From Savannah, yeah, that is correct and what I was told my one of the crew members who was actually on your Chinook was that you guys were an hour behind this grouping of three Chinooks that were out in the front, and those three Chinooks out in the front came under fire and the middle one was hit.
And that’s the first I’ve heard of that. I did not think we were in trail by that far. I think that’s probably a good question for Tim [Ed.: Terpak, a retired soldier, was featured in the broadcast where Williams falsely claimed to be on the attacked Chinook], who I now learn witnessed the overflight. But I could not see in front of us and I thought we were just in one flotilla, for lack of a better word. That’s the first time I’ve heard that.

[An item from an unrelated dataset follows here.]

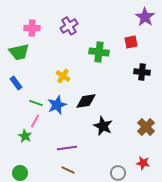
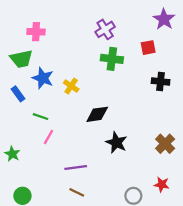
purple cross: (69, 26) -> (105, 29), moved
blue star: (57, 105) -> (43, 78), moved, turned -30
pink line: (35, 121) -> (48, 137), moved
green star: (25, 136) -> (12, 154), moved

So, you are going to provide that explanation to these guys [posted last week on Facebook] that you had read to me —
Are you guys going to do anything on the air to kind of correct the record?
I don’t know; I’ll talk to my boss. I am certainly willing. I did not, again … It’s very basic I would not have chosen to make this mistake. I don’t know what screwed up in my mind that caused me to conflate one aircraft from the other. The fact is, I remember three aircraft going down. I was on one of them. An additional aircraft aside from ours took an RPG through the rear housing above the ramp. And it was our first engagement of the war, a trip that eventually brought me to downtown Baghdad. And this is what I said to you earlier, my war experience in no way matches that of the professionals soldiers we were traveling with, and though we certainly had a variety of experiences from the airport road into Baghdad to Baghdad itself, after Col. Perkins led his thunder run. [Ed.: Col. David Perkins was commander of the 3rd Infantry Division’s 2nd Brigade.]
(Williams asks to go off the record, briefly, then goes back on the record.)
I just set out to call attention and honor a 23-year returning Army veteran with three Bronze stars, and all who serve with him and are still over there in uniform. I did not set out to in any way change the chronicle of what happened to us.
I know a lot of these guys are concerned about this reflecting on Terpak and I’m just wondering if you spoke with him. If you had a conversation about this.
Well, we’ve talked about what happened but not about any — there’s anger being expressed towards him?
No, the guys who I talked to today about you being on the aircraft that was hit were saying, ‘You know, we don’t want this to reflect badly on Terpak.’
That is my total goal here.
So, I am just wondering if you had discussed this with Terpak, this kind of controversy and what these guys have come out and said.
I have expressed my frustration that this is in some way going to take, going to soil what I attempted to do for him. Yes, I am very frustrated by this. Look, I deal with a lot of veterans groups and a lot of veterans. I’ve made it my business since we came back from OIF [Operation Iraqi Freedom] and because I didn’t serve myself — I’m the son of a U.S. Army captain in the World War II era — and I just, anything that takes attention away from him [Terpak], anything that ends up not honoring the veterans is a failure on my part. This is about honoring the people I saw over there. As I’ve said a million times publicly, [they are] the best team we’ve ever fielded.
Brian, again, thank you so much. Those are all the questions I have. Was there anything else you want to add?
No, I know it sounds outlandish. There is nothing else I can think of.